Shortly before we left town, Pemberton held its Summer Spirits Spectacular, an event that lived up to its name: an extensive, impressive, entirely free tasting event of (mostly) regional spirits. Steph and I had a blast. We talked with all of the distillers, tasted as much as we could handle, and then chose two bottles to take home. In all of the moving craziness, we never had a chance to taste our prizes again at home.

A rainy Saturday gave us the perfect opportunity. Inspired by Eat the Rich’s locals-only happy hour, we thought it would be even better to mark our move to a new locale by trying out some new local gins from a promising DC liquor store as well. Thus, this Saturday afternoon became our regional (and one California) gin (and one vodka) taste-0ff.

From Cambridge:

  • Greenhook Ginsmith’s Old Tom Gin: Greenhook is a distiller in Brooklyn. Old Tom is a mellower, slightly sweeter throwback variety of gin that’s been having something of a resurgence in popularity recently. Old Tom in general is a nice option when you are in the mood for gin, but want it to be smoother than gin tends to be. This particular Old Tom is quite pleasant. With its strong hint of cinnamon, it was more pleasant sipping straight then most gins are, even with its atypically high alcohol content (50% instead of the more typical 40%). It was great with tonic too.
  • St. George Green Chile Vodka: neither a gin nor local by any measure in either of our homes, this one is kind of just tagging along at the Gin-Off.  And it’s a flavored vodka to boot; we generally find them to be an unnecessary use of shelf space. But we’re big fans of St. George’s gin and we bought it in Cambridge and thought it would be good to know a local distiller for the times we visit Steph’s California family; so we thought we’d give this vodka a fair shake. When we talked to the St. George rep at Spirit Spectacular, he basically admitted that they were bowing to the pressure to make flavored vodkas to extend their product line; but he also said that they promised themselves that if they were going to do it, they were going to do it right.
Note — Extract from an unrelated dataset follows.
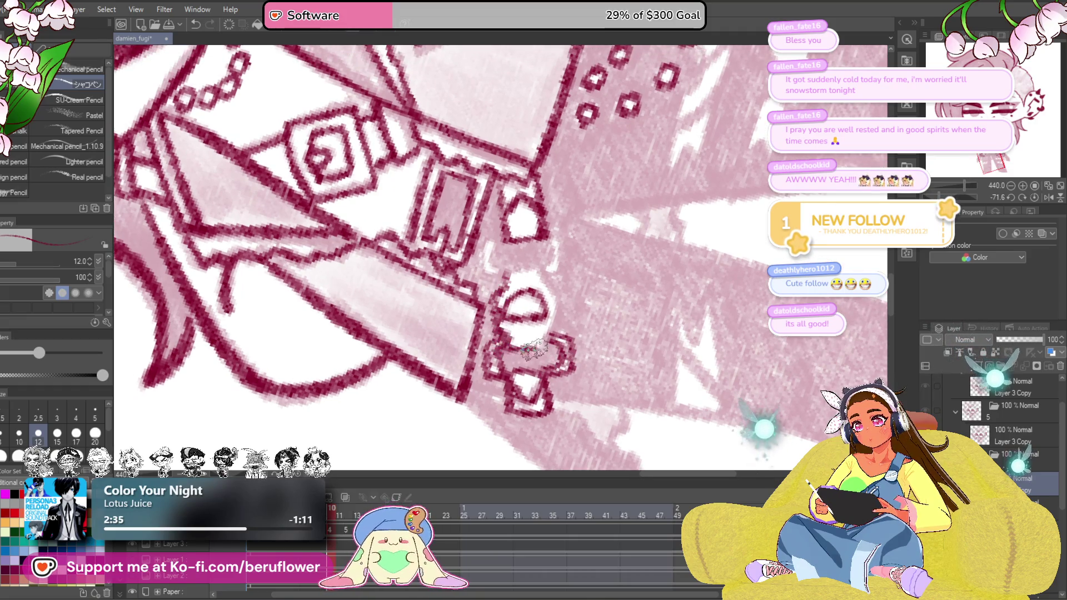
pyautogui.moveTo(510, 241); pyautogui.dragTo(522, 265)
And they did. The vodka is crisp and clean. The chile flavor tastes like actual chile, not some artificial version of it. And as an extra bonus while the peppery flavor is quite strong, it’s not actually hot. We’ll definitely use this in our spicy drinks; up until now, it’s been hard to get the flavor right while keeping the temperature palatable. And if you’re looking for an interesting twist on the Vodka Tonic, here’s a good way to get it.

From DC:

  • Green Hatthis is the very gin we had as a gin and tonic at Eat the Rich. When we sipped it straight, we found it to have a very complex front end taste; there was a lot going on, and it was good. However, it was a little more viscous than we like our gin, and it had a long, kind of harsh pine back end to it. With the tonic, though, it was great. Somehow, we actually found the thicker mouthfeel to be a welcome change of pace from the norm; and the piney back end was significantly softened, creating a pleasingly eventful overall taste experience.

  • Ivy City: this one, distilled right here in the District (as is Green Hat) was our favorite. The Old Tom is probably still a better choice for sipping than this, but this too was surprisingly good straight. It had a smooth, clean, crisp taste. Like the Green Hat, it had a pine finish, but one that hit just the right note for us. And with the tonic, it was delightful, so flavorful and so easy-drinking it was almost dangerous. We didn’t try it, but we guessed this would make a truly excellent martini.

All four of our bottles were well worth trying, both straight and with tonic. And DC’s local offerings really impressed us. Thanks to Schneider’s, Green Hat, and Ivy City for helping us get over the fact that we might very well miss next year’s Summer Spirit Spectacular. And we know what we’re going to do the next time we have a rainy Saturday: head on over to Ivy City’s distillery for a tour and tasting.

And we would be amiss to mention, that high quality tonic is worth every. single. cent.